The 25 megawatt (MW) WindFloat Atlantic project ended 2022 with an electricity production of 78 gigawatt hours (GWh) – 5% more output than its first year. It supplies power to more than 25,000 households and avoids 33,000 tonnes of carbon dioxide. Its annual availability was between 93-94%.

The offshore wind farm sits 20 km off the coast of Portugal in the municipality of Viana do Castelo, north of Porto. It’s made up of three 8.4 MW Vestas wind turbines that sit on semi-submersible, three-column floating platforms anchored by chains to the seabed. A 20 km long (12.4 mile long) cable connects it to an onshore substation.

WindFloat Atlantic was connected to the grid at the end of 2019 and commissioned in 2020, and it’s now finished its full second year in operation. It has an operations and maintenance base in the port of Viana do Castelo, where the team receives the wind farm’s information in real time so can address any issues that arise in real time. Onsite intervention can be complex, due to adverse weather and sea conditions in the area where it’s sited.

It’s a joint venture between Spanish renewable company EDPR, global energy firm ENGIE, Spanish energy firm Repsol, and California-headquartered floating offshore wind firm Principle Power.

Principle Power, which also worked on Scotland’s Kincardine, the world’s largest floating offshore wind farm, says on its website that the “WindFloat” technology is compatible with any standard offshore wind turbine and can be deployed in waters deeper than 40 m (131 feet).

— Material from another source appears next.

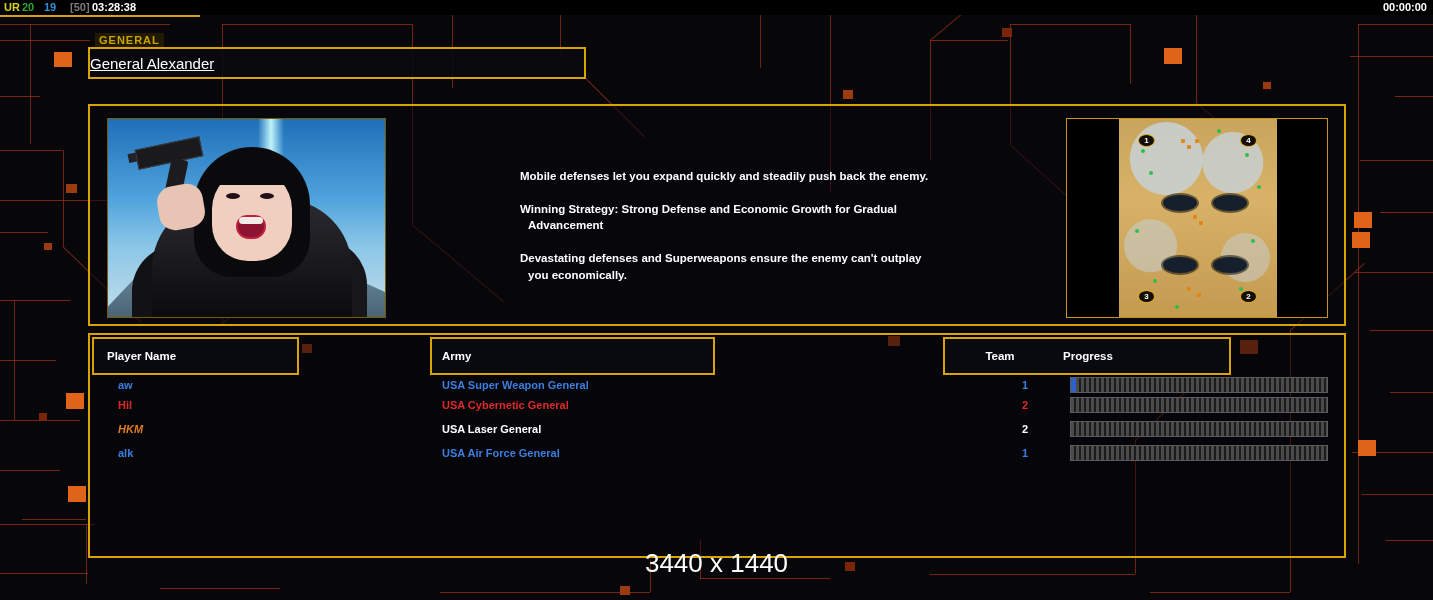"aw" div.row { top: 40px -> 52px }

So, what makes semi-submersible floating offshore wind unique? Here’s what Principle Power says:

The WindFloat has been developed specifically to achieve exceptional stability performance, while reducing structural weight, and simplifying logistics during installation and operation.

The virtual pitch- and yaw-free performance in the offshore environment allows the use of existing commercial offshore wind turbines, located at one of the columns, with only minor modifications to control software.